The Objections, & Reluctances I met with in Soliciting the Subscriptions, made me soon feel the Impropriety of presenting one’s self as the Proposer of any useful Project that might be suppos’d to raise one’s Reputation in the smallest degree above that of one’s Neighbors, when one has need of their Assistance to accomplish that Project. I therefore put myself as much as I could out of sight, and stated it as a Scheme of a Number of Friends, who had requested me to go about and propose it to such as they thought Lovers of Reading. In this way my Affair went on more smoothly, and I ever after practis’d it on such Occasions; and from my frequent Successes, can heartily recommend it. The present little Sacrifice of your Vanity will afterwards be amply repaid. If it remains a while uncertain to whom the Merit belongs, some one more vain than yourself will be encourag’d to claim it, and then even Envy will be dispos’d to do you Justice, by plucking those assum’d Feathers, & restoring them to their right Owner. This Library afforded me the means of Improvement by constant Study, for which I set apart an Hour or two each Day; and thus repair’d in some Degree the Loss of the Learned Education my Father once intended for me. Reading was the only Amusement I allow’d myself. I spent no time in Taverns, Games, or Frolics of any kind. And my Industry in my Business continu’d as indefatigable as it was necessary.

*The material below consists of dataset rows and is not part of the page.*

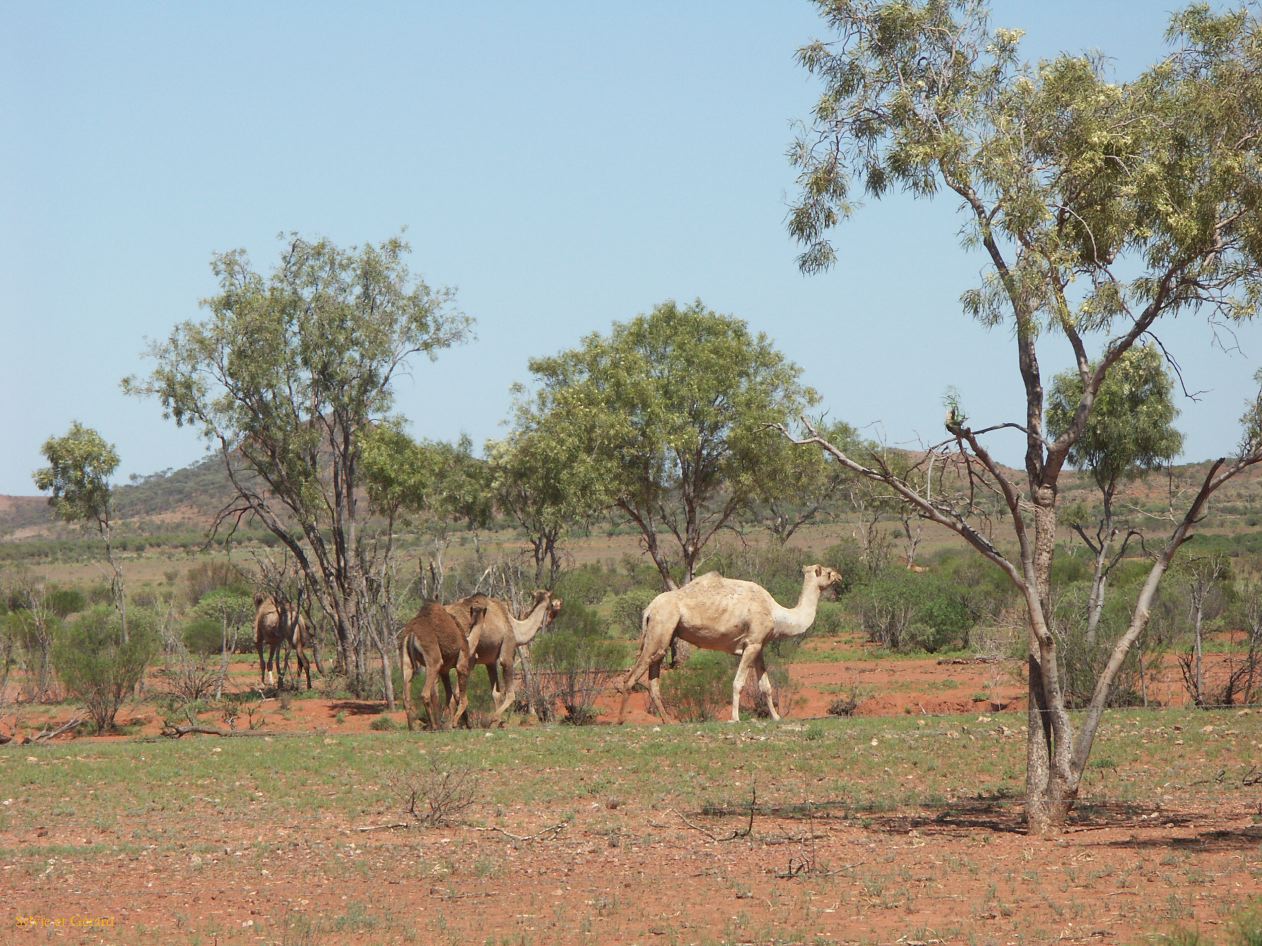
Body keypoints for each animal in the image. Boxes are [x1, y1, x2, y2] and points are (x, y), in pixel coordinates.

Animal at [399, 601, 485, 731]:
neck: (469, 643)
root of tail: (412, 634)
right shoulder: (461, 664)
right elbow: (460, 697)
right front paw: (455, 724)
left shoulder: (444, 670)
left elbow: (449, 695)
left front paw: (449, 723)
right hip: (433, 660)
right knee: (425, 693)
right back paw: (434, 726)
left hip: (407, 663)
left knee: (406, 695)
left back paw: (413, 727)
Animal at [445, 590, 562, 724]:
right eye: (552, 603)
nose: (558, 603)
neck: (516, 629)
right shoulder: (507, 651)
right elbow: (510, 694)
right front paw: (495, 720)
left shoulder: (490, 661)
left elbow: (496, 693)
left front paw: (497, 722)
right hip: (467, 654)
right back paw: (459, 722)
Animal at [617, 564, 843, 724]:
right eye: (828, 572)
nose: (840, 576)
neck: (776, 614)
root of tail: (648, 610)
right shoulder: (752, 644)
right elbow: (738, 682)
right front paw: (735, 718)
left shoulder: (758, 646)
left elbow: (766, 686)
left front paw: (776, 717)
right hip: (661, 626)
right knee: (633, 674)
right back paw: (620, 720)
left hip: (665, 633)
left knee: (654, 675)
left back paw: (667, 721)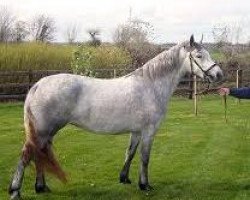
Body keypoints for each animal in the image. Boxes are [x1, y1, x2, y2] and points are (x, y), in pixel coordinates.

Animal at [8, 35, 223, 199]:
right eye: (199, 55)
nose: (219, 74)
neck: (151, 85)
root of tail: (37, 85)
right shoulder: (149, 131)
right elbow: (145, 158)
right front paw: (145, 185)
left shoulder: (136, 132)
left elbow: (130, 153)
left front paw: (124, 178)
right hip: (43, 130)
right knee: (26, 155)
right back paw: (16, 191)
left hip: (46, 132)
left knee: (39, 154)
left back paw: (41, 187)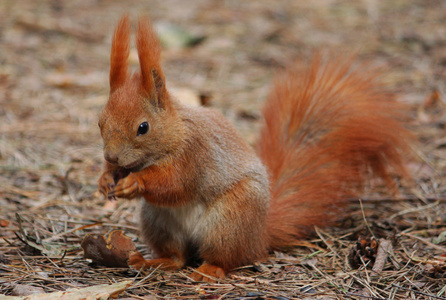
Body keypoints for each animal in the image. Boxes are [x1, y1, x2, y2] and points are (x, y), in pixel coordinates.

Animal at [97, 15, 414, 280]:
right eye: (100, 122)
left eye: (143, 127)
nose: (112, 156)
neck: (176, 133)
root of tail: (259, 237)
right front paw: (105, 179)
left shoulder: (194, 155)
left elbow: (174, 183)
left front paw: (135, 182)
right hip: (159, 221)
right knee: (177, 257)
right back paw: (153, 261)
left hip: (230, 221)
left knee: (225, 258)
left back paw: (209, 271)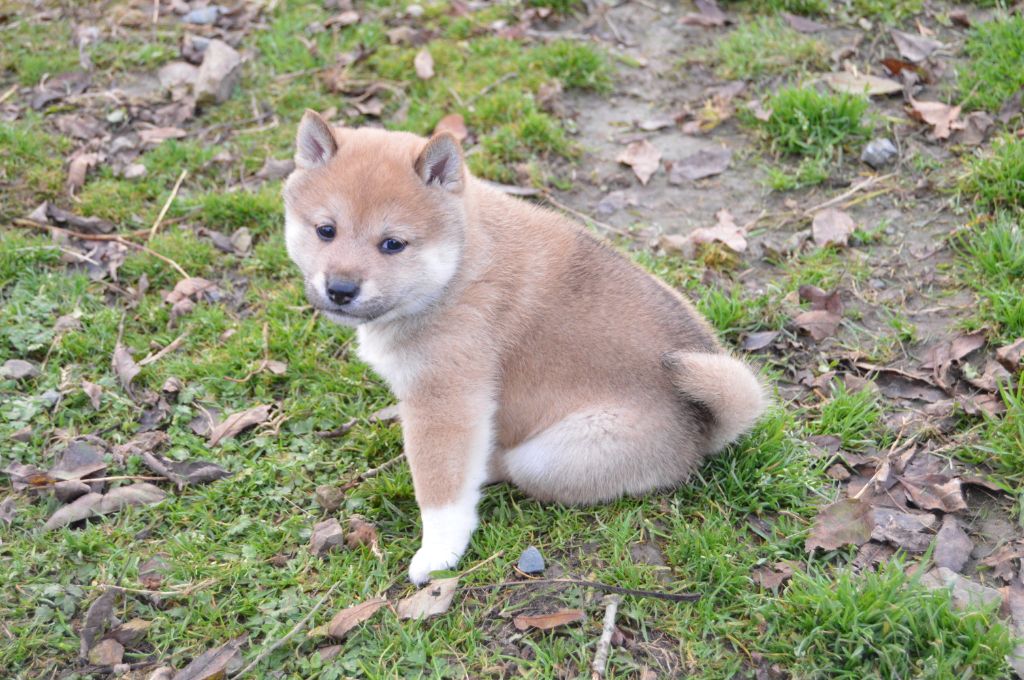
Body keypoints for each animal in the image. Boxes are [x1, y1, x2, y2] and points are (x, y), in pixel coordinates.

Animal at [284, 111, 765, 585]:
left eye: (393, 244)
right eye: (326, 230)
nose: (341, 289)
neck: (460, 269)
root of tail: (701, 425)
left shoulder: (444, 401)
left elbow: (440, 491)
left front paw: (437, 554)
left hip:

I was in debt for my Printinghouse, I had a young Family coming on to be educated, and I had to contend with for Business two Printers who were establish’d in the Place before me. My Circumstances however grew daily easier: my original Habits of Frugality continuing. And my Father having among his Instructions to me when a Boy, frequently repeated a Proverb of Solomon, “Seest thou a Man diligent in his Calling, he shall stand before Kings, he shall not stand before mean Men.” I from thence consider’d Industry as a Means of obtaining Wealth and Distinction, which encourag’d me, tho’ I did not think that I should ever literally stand before Kings, which however has since happened.—for I have stood before five, & even had the honor of sitting down with one, the King of Denmark, to Dinner.